Fri, 09/12/2014 - 5:00pm

When Wiscasset’s new town manager Marian Anderson set out to find what other towns have for bottle collection policies, she thought she might be able to collect some as examples to share with selectmen.

The bottle collection issue emerged just before Anderson started her Wiscasset job.

Selectman Bill Barnes had asked questions about the Wiscasset Transfer Station’s practice of letting nonprofits collect bottles there. He suggested the town take all the bottles that come to the station instead. The board could consider tapping the bottle redemption money when it gets requests, Barnes said back on Aug. 5. That night, selectmen discussed possibly setting a policy, covering points such as how long a nonprofit’s collection box could be at the station.

At the time, the board voted unanimously to talk again about the issue on Sept. 2. Then at the board’s Sept. 2 meeting, Anderson updated members.

“What I am working on now is finding out if there are other communities that have a policy that handles those types of questions, and what I have found out so far is that there are many towns (where) it has just happened ... for years and if we get a policy, they’d like to see it,” she said.
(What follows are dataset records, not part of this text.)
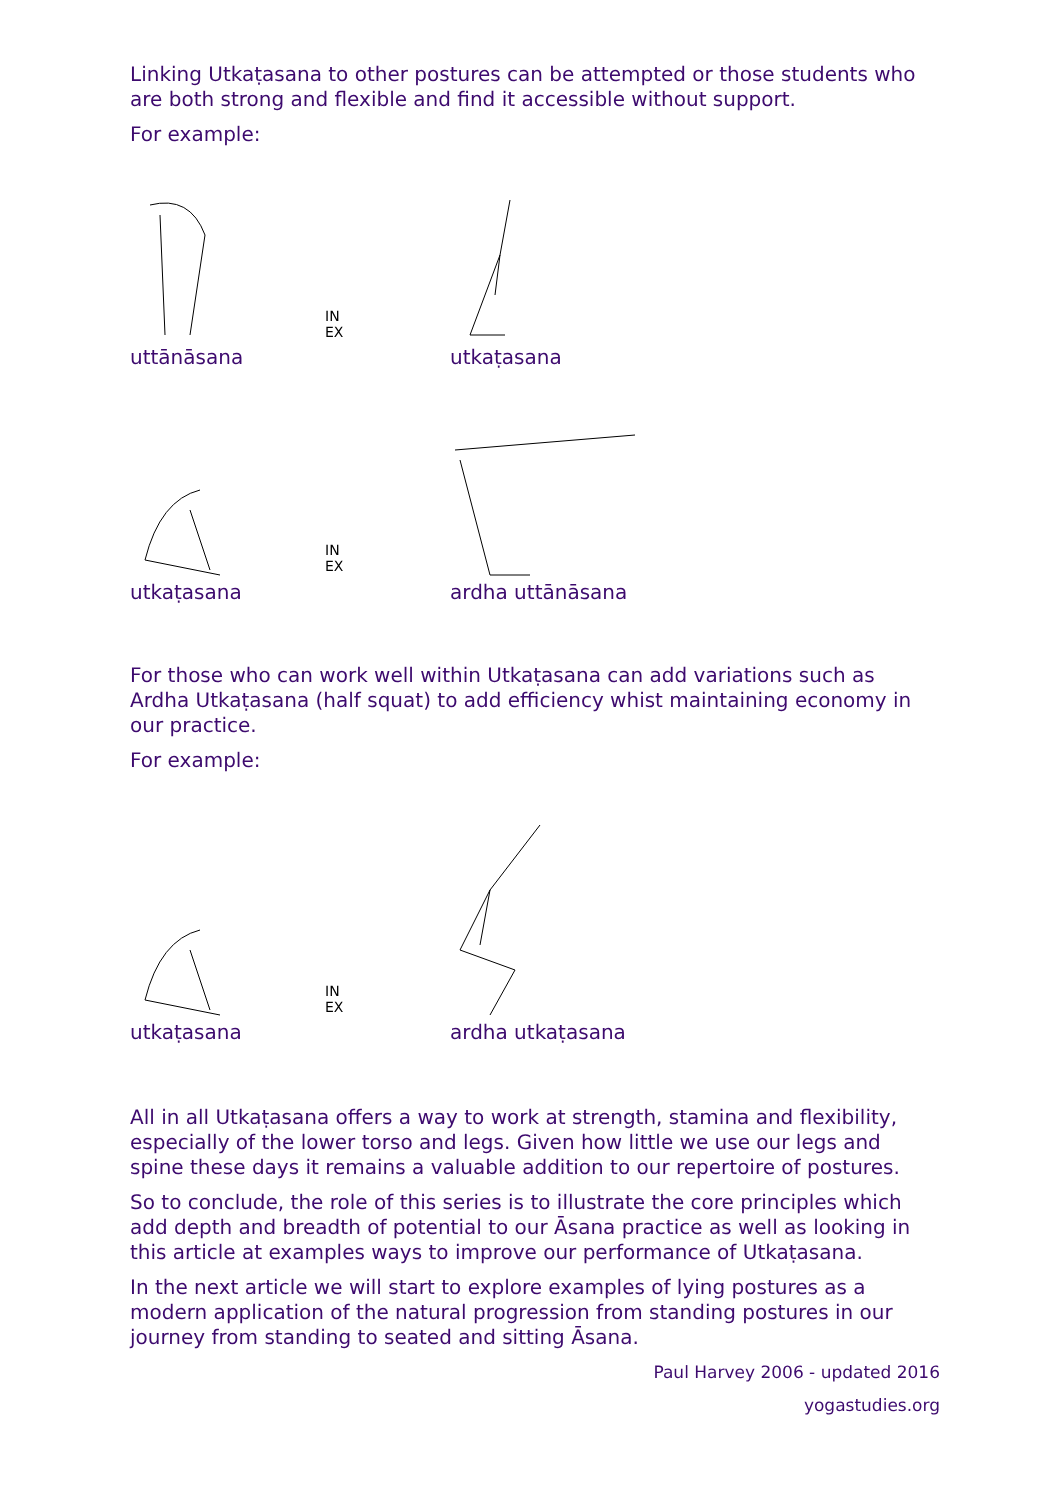Linking Utkaṭasana to other postures can be attempted or those students who are both strong and flexible and find it accessible without support.
For example:
uttānāsana
utkaṭasana
IN
EX
utkaṭasana
ardha uttānāsana
IN
EX
For those who can work well within Utkaṭasana can add variations such as Ardha Utkaṭasana (half squat) to add efficiency whist maintaining economy in our practice.
For example:
utkaṭasana
ardha utkaṭasana
IN
EX
All in all Utkaṭasana offers a way to work at strength, stamina and flexibility, especially of the lower torso and legs. Given how little we use our legs and spine these days it remains a valuable addition to our repertoire of postures.
So to conclude, the role of this series is to illustrate the core principles which add depth and breadth of potential to our Āsana practice as well as looking in this article at examples ways to improve our performance of Utkaṭasana.
In the next article we will start to explore examples of lying postures as a modern application of the natural progression from standing postures in our journey from standing to seated and sitting Āsana.
Paul Harvey 2006 - updated 2016
yogastudies.org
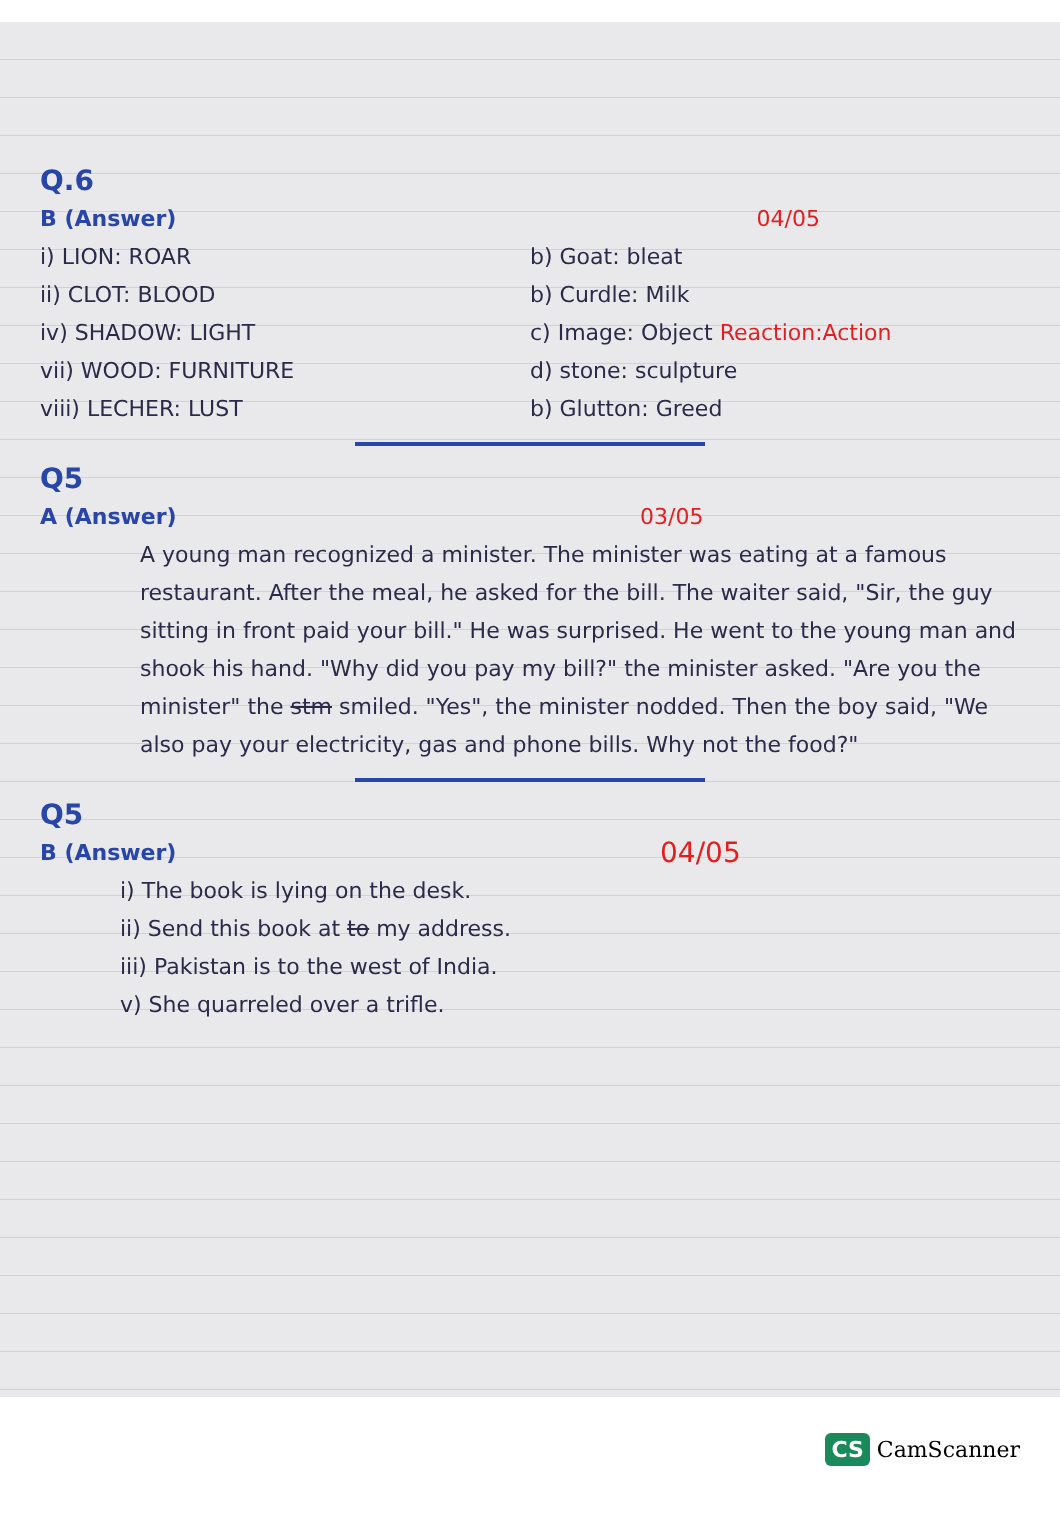Q.6
B (Answer) 04/05
i) LION: ROAR b) Goat: bleat
ii) CLOT: BLOOD b) Curdle: Milk
iv) SHADOW: LIGHT c) Image: Object Reaction:Action
vii) WOOD: FURNITURE d) stone: sculpture
viii) LECHER: LUST b) Glutton: Greed
Q5
A (Answer) 03/05
A young man recognized a minister. The minister was eating at a famous restaurant. After the meal, he asked for the bill. The waiter said, "Sir, the guy sitting in front paid your bill." He was surprised. He went to the young man and shook his hand. "Why did you pay my bill?" the minister asked. "Are you the minister" the stm smiled. "Yes", the minister nodded. Then the boy said, "We also pay your electricity, gas and phone bills. Why not the food?"
Q5
B (Answer) 04/05
i) The book is lying on the desk.
ii) Send this book at to my address.
iii) Pakistan is to the west of India.
v) She quarreled over a trifle.
CS CamScanner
“So it’s still a work in progress,” Anderson said. “I thought the answer would be a little more available.”

She told selectmen she hopes to have more information for them at their Sept. 16 meeting.

Meanwhile, four local causes continue to have collection boxes taking bottles at the station, Superintendent Ron Lear said on Sept. 5. Those are the local Boy Scouts and Girl Scouts, the American Legion and the St. Philip’s Church food pantry, Lear said.

Lear declined to give an opinion on how the town should deal with bottle collection requests.